=== Supplied material ===

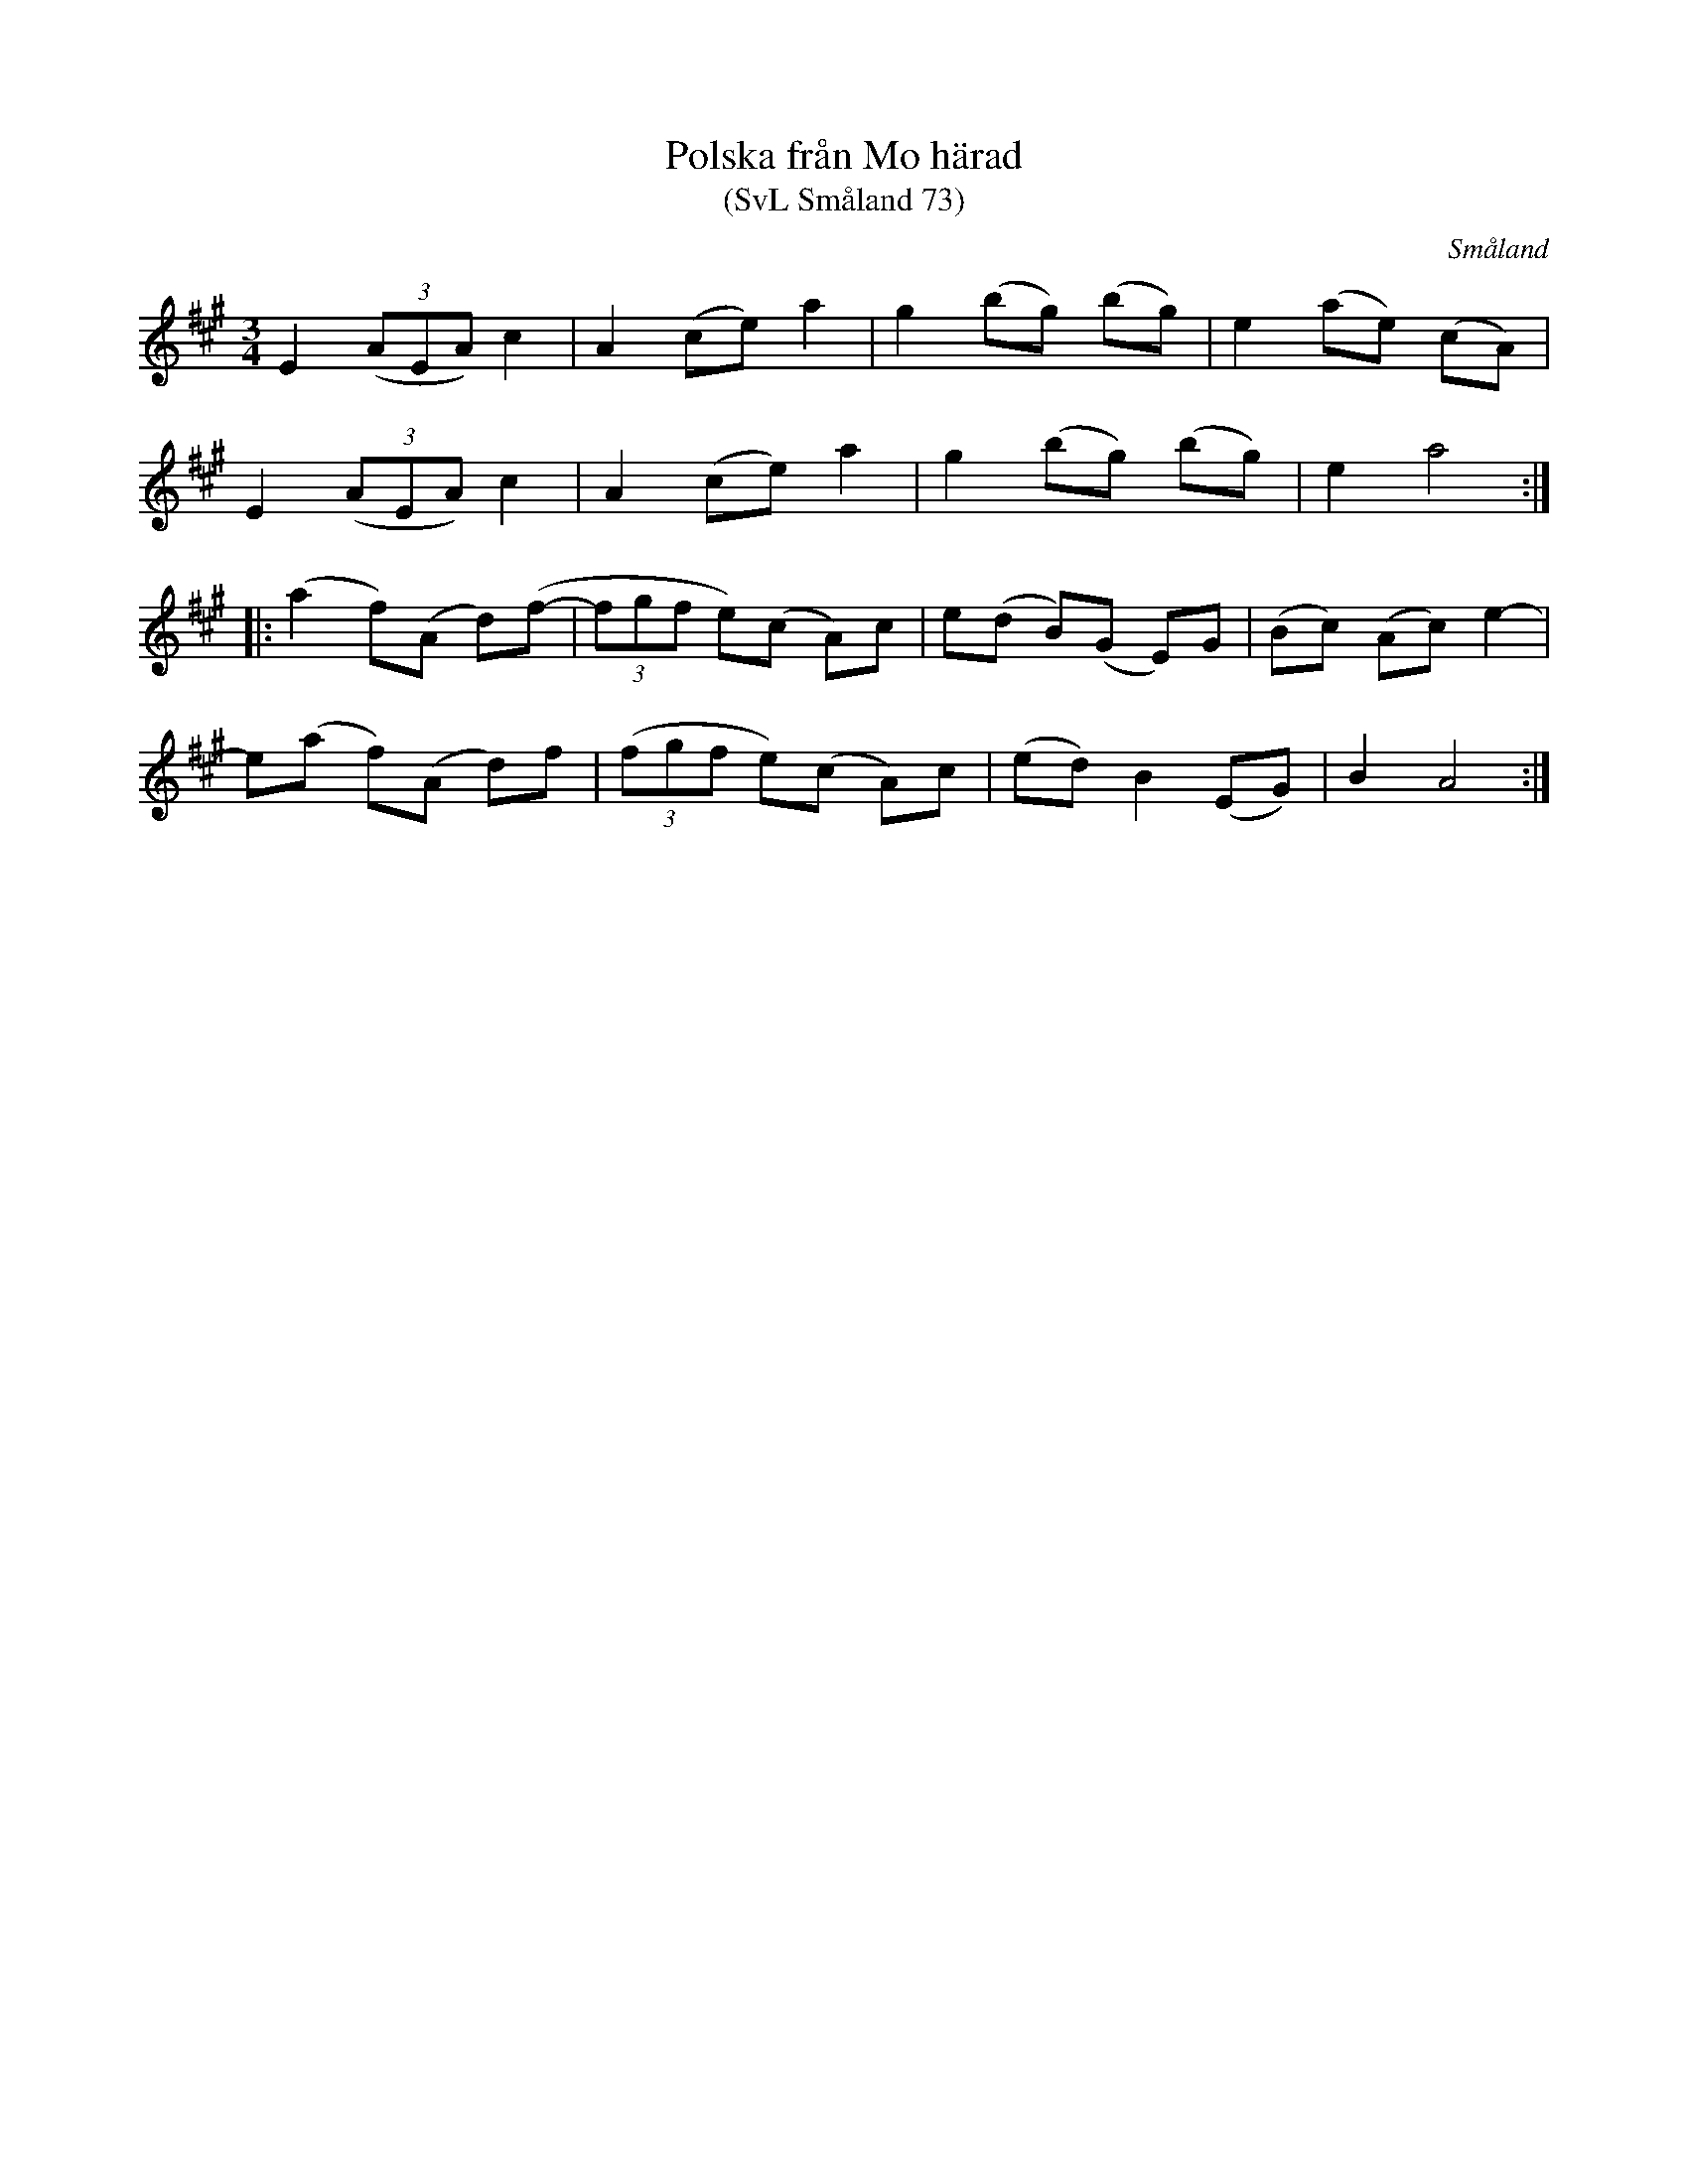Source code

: %%abc-charset utf-8

X:73
T:Polska från Mo härad
T:(SvL Småland 73)
R:Polska
S:Carl Gustaf Roos
O:Småland
B:Svenska Låtar Småland
M:3/4
L:1/8
K:A
E2 ((3AEA) c2|A2 (ce) a2|g2 (bg) (bg)|e2 (ae) (cA)|
E2 ((3AEA) c2|A2 (ce) a2|g2 (bg) (bg)|e2 a4:|
|:(a2 f)(A d)(f-|(3fgf e)(c A)c|e(d B)(G E)G|(Bc) (Ac) e2-|
e(a f)(A d)f|((3fgf e)(c A)c|(ed) B2 (EG)|B2 A4:|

===

Exercise prompt - Pull each line containing "Småland" from the records.

Solution to this exercise -
T:(SvL Småland 73)
O:Småland
B:Svenska Låtar Småland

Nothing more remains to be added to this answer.